I am sure we can all recall being in a difficult team situation when there is one individual struggling to get beyond their fear and anxiety. Generally, they become stuck in a cycle of blame and retribution as a reaction to the hurt and humiliation they are busy talking themselves into. The goal for them isn't about finding a solution for the team's predicament, it is all about relieving their individual state of discomfort.

The focus of the team becomes at risk of being absorbed by this individual's predicament. A leader must be able to remain unaffected by this, even if fault and blame is is being directed at them. They must uphold the duty they owe to the team to maintain a centre of clarity and calm. Working from this centre the team leader needs to help the individual move beyond their predicament by reframing their perspective in ways that are less exaggerated and focused on the negative consequences. If necessary, the individual can be invited to excuse themselves from the meeting so that their anxiety and concerns are not being triggered by the discussion to analyse and resolve the issue.

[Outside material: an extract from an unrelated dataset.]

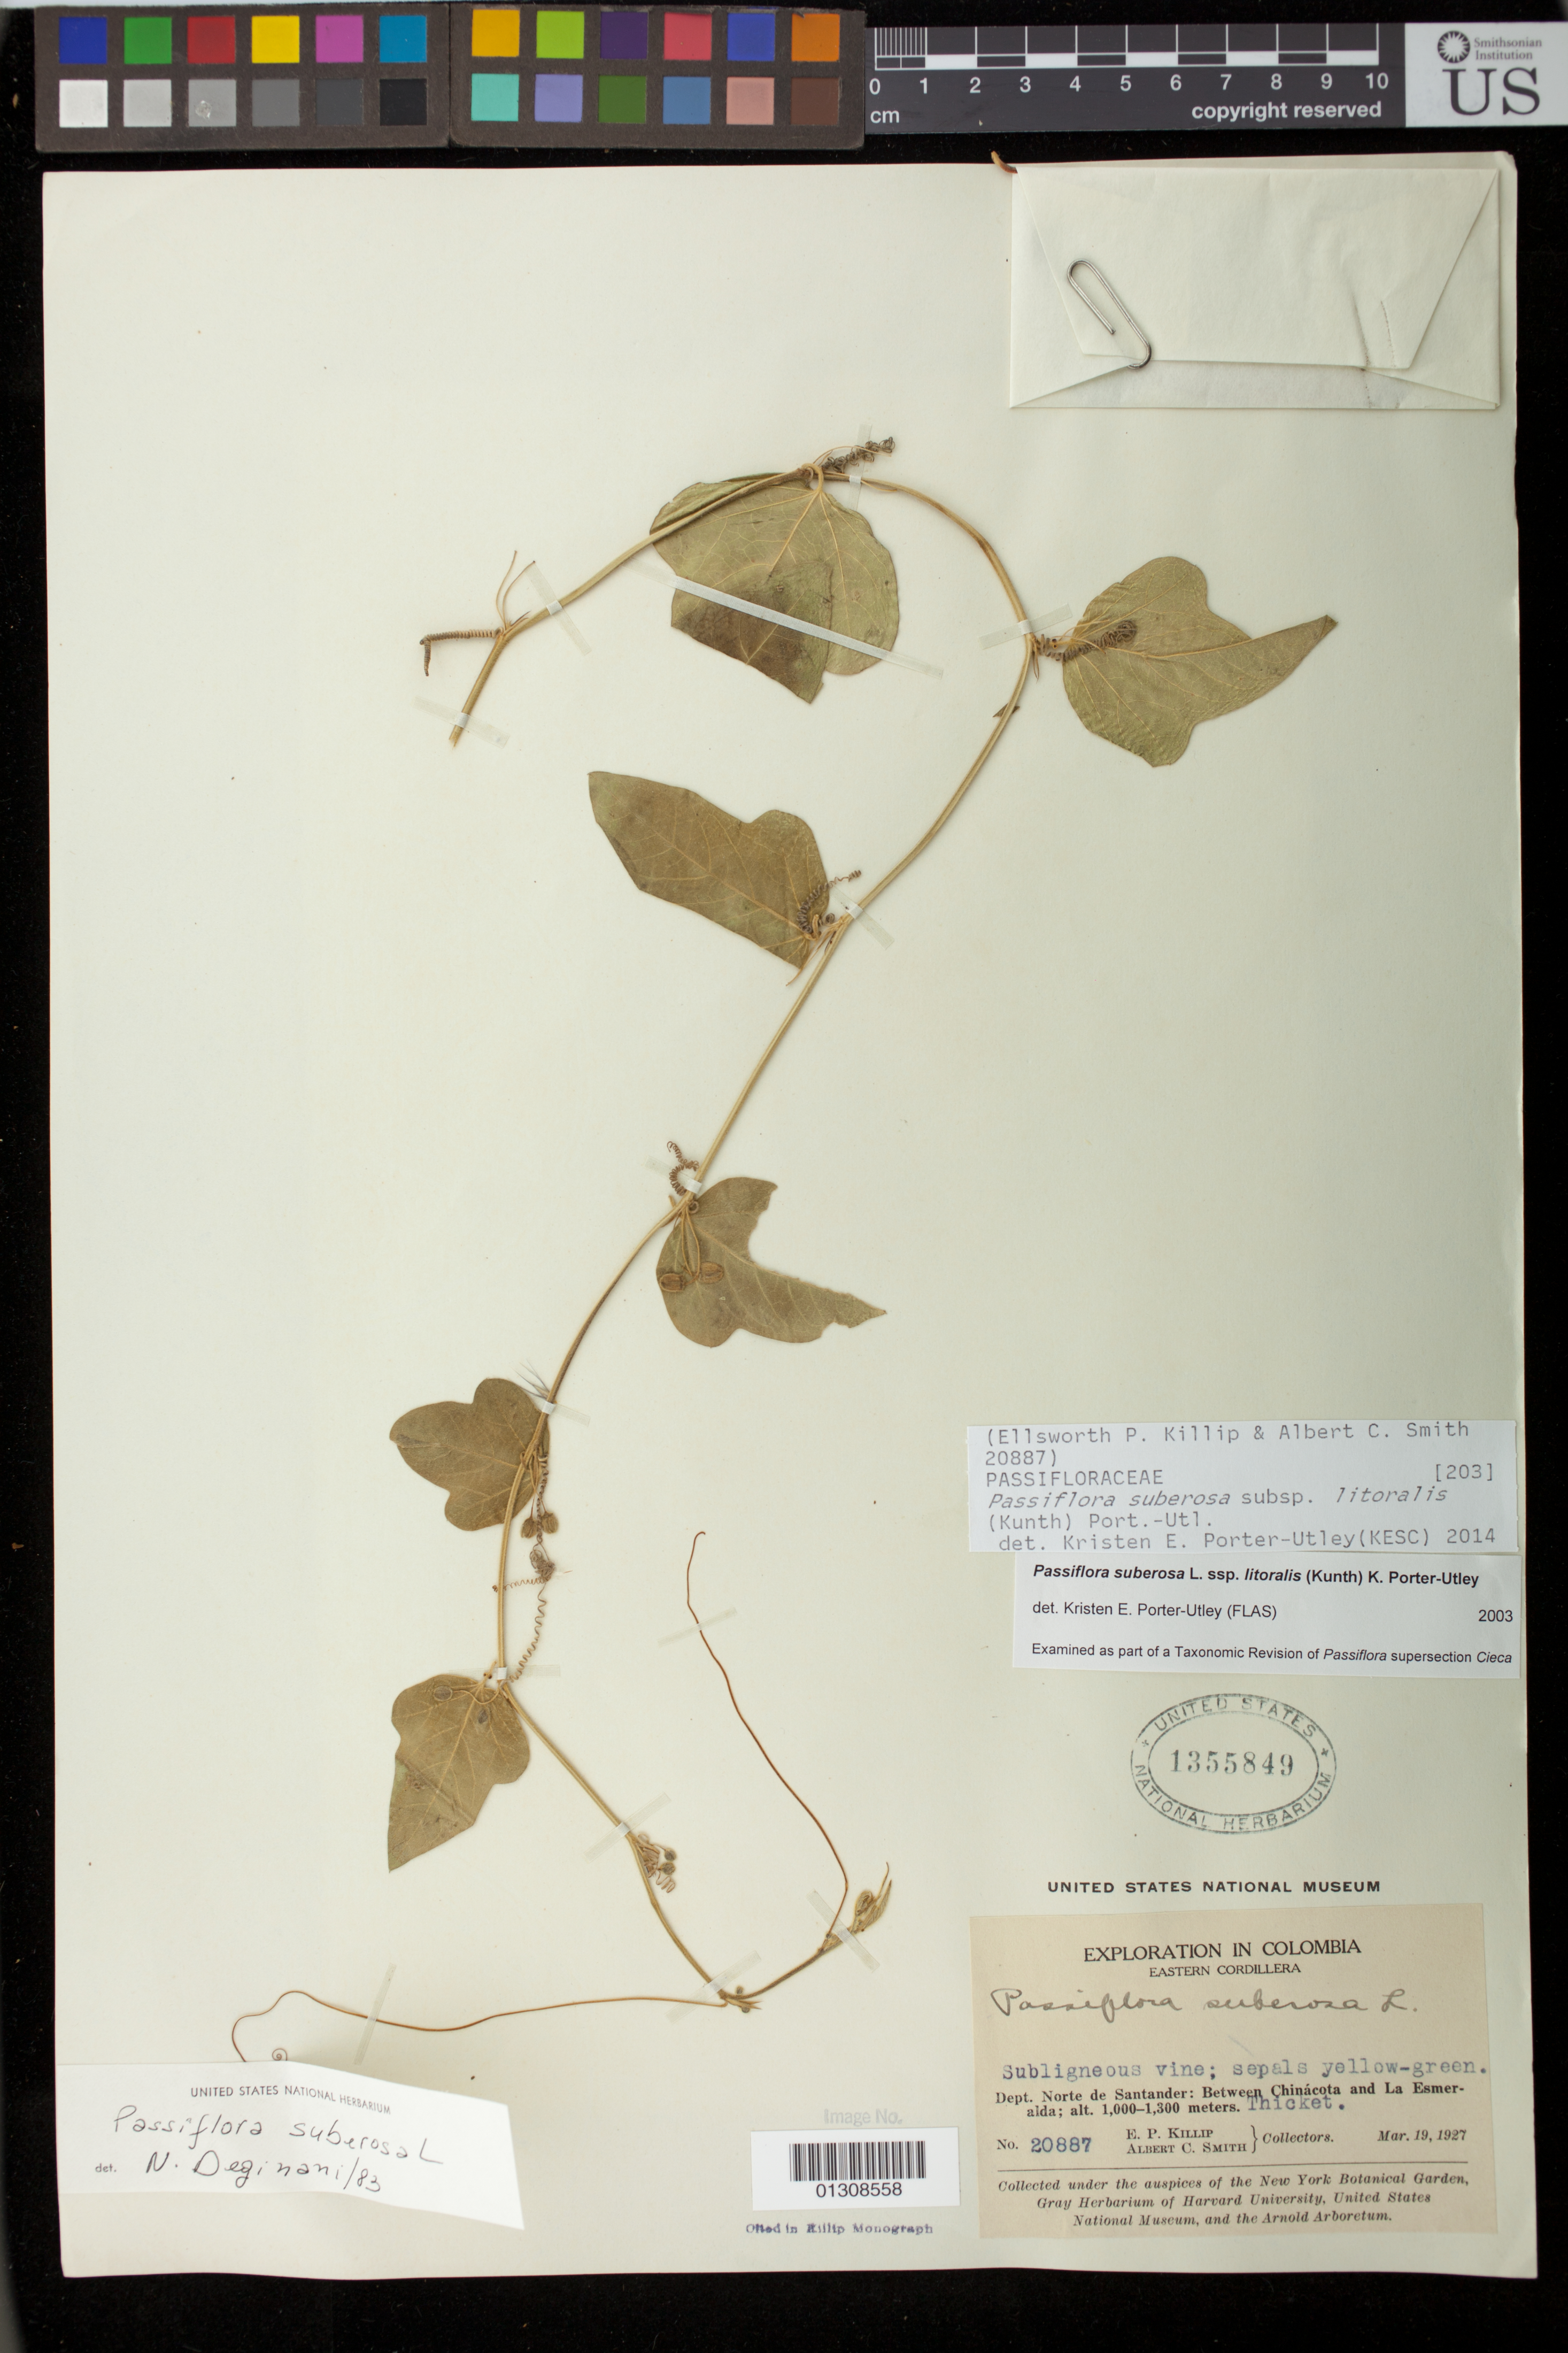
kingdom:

Sometimes it is a real struggle to exit a situation when we are in the middle of an episode of heightened emotions. We worry that the team might talk about us in our absence and make a decision that impacts on us without including us. However, the team really does need to move beyond the view of the individual and get back to resolving the challenge facing the team.

As a leader, no matter the seriousness of the situation and level of anxiety and concern of the people involved, I have always recognised the importance of composure and clarity. The ability to show humility and a readiness to serve helps ensure that people are heard and understood, their questions, as much as they can be, answered, and any disparity in the group resolved.

The qualities of a leader are often revealed by the way they manage the questions they don't have an answer for, as much as the ones where they do. And, their ability to empathise with those that feel more greatly impacted by a situation, and speak directly to what might be their unique concerns.

..The perceived transparency and integrity, i.e. the honesty, of the team leader, is the single most significant contributing factor to a productive crisis meeting…

In a volatile and emotional situation the goal is to achieve a collective approach to overcoming the challenge. The leaders ability to connect with each and every individual's situation, hear their questions and concerns, reflect genuine interest and facilitate constructive discussion and debate - these are the hallmarks of great leadership.